## WHAT IS EXPECTED:
Reproduce the passage on student government verbatim, from "Beginning Friday, when" up to and including "for Miami's students.".

Students living on-campus can choose to represent their residence hall alongside off-campus representatives in ASG's senate, or as a hall representative in the RHA general assembly, a body that focuses more specifically on residence hall life.

In RHA's general assembly, each residence hall will have one representative.

This year is also the first year that general assembly can write legislation that can be passed on to senate, in a process Cochran likens to the United States' two-house Congress.

As ASG's secretary for on-campus affairs, Cochran is excited for this new role for RHA.

"We got big things in the works," she said. "(RHA) is ecstatic."

Beginning Friday, when all the senators are elected, new senators will undergo senator training-a revamped two-day program that will replace the old "ropes course" that didn't get the job done, according to Harrell.

The program is intended to give new senators a better idea of how ASG works before they begin working for Miami's students.

"We're hoping to make new senator training more effective," Harrell said. "Before a lot of people didn't take it seriously and show up, so hopefully this will change that."

Specifically, Harrell said the 49 new senators will go through a workshop on how to draft legislation. Several committee chairs will meet Saturday with new senators in order to assign them to specifics sub-committees.

Harrell thinks this is the perfect beginning to a new year for ASG.

"We're gonna have a full senate," he said. "I think it's gonna be a good year."

(Stored data entries)
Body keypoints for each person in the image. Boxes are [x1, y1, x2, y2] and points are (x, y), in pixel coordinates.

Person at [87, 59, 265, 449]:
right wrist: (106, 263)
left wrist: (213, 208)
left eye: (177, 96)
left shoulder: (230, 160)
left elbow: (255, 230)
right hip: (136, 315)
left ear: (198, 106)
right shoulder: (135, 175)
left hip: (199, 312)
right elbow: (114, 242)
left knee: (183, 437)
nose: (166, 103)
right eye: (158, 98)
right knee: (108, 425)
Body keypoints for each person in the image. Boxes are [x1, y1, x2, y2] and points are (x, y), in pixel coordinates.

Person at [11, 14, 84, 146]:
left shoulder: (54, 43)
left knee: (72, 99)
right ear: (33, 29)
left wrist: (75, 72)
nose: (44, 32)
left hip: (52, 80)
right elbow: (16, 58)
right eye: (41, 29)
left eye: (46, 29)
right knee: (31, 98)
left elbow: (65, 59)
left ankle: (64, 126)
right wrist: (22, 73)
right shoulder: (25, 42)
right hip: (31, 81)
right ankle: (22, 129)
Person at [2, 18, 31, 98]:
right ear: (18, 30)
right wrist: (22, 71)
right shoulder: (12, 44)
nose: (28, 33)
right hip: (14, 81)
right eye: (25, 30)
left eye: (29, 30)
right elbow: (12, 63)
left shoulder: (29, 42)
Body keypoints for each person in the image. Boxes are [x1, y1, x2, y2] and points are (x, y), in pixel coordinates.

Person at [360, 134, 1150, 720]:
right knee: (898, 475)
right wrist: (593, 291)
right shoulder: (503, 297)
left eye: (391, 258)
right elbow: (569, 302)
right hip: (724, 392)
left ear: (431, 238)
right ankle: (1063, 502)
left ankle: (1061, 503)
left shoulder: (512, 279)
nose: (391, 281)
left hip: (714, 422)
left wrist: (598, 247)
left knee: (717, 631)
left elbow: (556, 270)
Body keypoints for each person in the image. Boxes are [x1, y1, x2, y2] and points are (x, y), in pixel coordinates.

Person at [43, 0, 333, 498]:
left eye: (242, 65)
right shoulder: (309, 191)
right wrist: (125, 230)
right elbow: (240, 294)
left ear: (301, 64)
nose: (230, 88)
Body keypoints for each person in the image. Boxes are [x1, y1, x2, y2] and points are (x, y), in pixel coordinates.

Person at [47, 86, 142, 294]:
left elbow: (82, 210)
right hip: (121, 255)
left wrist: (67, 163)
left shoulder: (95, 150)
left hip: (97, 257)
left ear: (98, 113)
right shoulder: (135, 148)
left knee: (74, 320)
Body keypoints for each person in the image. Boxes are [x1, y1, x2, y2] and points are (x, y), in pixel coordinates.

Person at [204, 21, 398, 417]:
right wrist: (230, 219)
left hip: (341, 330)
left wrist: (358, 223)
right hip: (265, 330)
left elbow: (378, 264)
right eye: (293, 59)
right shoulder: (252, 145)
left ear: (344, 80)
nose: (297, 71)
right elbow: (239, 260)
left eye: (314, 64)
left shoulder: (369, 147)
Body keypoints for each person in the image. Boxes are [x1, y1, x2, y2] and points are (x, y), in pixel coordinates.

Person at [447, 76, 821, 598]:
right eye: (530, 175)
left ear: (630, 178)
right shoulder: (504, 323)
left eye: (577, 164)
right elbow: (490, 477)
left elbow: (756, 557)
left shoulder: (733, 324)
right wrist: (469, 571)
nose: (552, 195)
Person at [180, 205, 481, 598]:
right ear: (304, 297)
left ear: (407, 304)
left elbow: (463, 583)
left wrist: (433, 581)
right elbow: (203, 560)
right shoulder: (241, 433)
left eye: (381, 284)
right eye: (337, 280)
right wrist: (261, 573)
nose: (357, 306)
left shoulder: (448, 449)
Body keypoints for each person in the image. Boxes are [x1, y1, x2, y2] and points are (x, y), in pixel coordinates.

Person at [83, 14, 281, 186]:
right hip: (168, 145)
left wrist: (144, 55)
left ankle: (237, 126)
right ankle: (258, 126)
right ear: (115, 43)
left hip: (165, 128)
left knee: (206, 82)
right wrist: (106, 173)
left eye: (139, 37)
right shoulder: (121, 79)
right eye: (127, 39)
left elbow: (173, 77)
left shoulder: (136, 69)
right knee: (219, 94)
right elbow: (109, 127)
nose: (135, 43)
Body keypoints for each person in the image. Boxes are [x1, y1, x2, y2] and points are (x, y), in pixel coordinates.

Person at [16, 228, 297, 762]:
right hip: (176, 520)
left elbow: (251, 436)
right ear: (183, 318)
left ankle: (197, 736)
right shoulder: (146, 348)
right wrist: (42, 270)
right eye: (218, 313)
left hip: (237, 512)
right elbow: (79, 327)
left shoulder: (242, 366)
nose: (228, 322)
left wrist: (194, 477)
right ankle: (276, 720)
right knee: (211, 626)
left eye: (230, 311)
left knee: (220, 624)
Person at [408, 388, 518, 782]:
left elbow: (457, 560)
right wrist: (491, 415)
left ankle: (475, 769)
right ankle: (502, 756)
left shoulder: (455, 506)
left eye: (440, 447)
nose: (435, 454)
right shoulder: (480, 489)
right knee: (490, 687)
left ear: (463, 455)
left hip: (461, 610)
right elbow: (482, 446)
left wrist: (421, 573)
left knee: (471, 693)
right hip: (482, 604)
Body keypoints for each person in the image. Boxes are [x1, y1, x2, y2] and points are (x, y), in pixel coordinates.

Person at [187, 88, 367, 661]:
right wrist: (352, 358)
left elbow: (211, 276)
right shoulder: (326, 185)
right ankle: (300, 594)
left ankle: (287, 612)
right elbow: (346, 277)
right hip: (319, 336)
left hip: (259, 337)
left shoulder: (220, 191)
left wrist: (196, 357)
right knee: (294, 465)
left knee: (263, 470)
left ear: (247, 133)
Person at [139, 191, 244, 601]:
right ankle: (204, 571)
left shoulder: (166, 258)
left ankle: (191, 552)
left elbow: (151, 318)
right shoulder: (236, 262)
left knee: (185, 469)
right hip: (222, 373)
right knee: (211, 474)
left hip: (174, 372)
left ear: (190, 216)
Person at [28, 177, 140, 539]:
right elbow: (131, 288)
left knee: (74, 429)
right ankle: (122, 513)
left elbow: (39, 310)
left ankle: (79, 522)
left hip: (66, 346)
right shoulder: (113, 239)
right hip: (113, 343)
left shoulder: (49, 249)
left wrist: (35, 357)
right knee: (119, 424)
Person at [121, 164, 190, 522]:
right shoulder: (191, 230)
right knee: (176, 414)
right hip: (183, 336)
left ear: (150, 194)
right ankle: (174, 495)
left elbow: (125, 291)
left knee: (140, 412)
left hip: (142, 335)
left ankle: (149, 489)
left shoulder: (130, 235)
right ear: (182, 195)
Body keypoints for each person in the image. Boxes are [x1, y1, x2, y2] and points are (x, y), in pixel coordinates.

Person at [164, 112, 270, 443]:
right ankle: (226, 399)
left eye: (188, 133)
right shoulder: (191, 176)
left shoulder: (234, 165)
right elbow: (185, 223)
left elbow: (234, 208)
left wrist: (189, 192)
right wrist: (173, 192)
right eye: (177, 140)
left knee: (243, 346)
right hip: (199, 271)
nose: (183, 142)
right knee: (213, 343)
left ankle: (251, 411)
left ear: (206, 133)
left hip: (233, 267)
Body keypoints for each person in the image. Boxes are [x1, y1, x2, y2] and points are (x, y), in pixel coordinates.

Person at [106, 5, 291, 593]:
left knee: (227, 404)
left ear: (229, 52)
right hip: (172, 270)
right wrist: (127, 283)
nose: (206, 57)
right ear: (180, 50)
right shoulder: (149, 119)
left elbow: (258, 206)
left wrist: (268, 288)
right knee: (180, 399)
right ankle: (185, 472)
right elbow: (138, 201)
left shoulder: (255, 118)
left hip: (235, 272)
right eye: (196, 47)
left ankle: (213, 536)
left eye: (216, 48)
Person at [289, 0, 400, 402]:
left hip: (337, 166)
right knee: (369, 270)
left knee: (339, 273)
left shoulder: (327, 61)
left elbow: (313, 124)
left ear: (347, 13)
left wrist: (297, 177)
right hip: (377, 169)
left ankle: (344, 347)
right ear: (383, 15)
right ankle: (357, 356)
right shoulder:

## OUTPUT BELOW:
Beginning Friday, when all the senators are elected, new senators will undergo senator training-a revamped two-day program that will replace the old "ropes course" that didn't get the job done, according to Harrell.

The program is intended to give new senators a better idea of how ASG works before they begin working for Miami's students.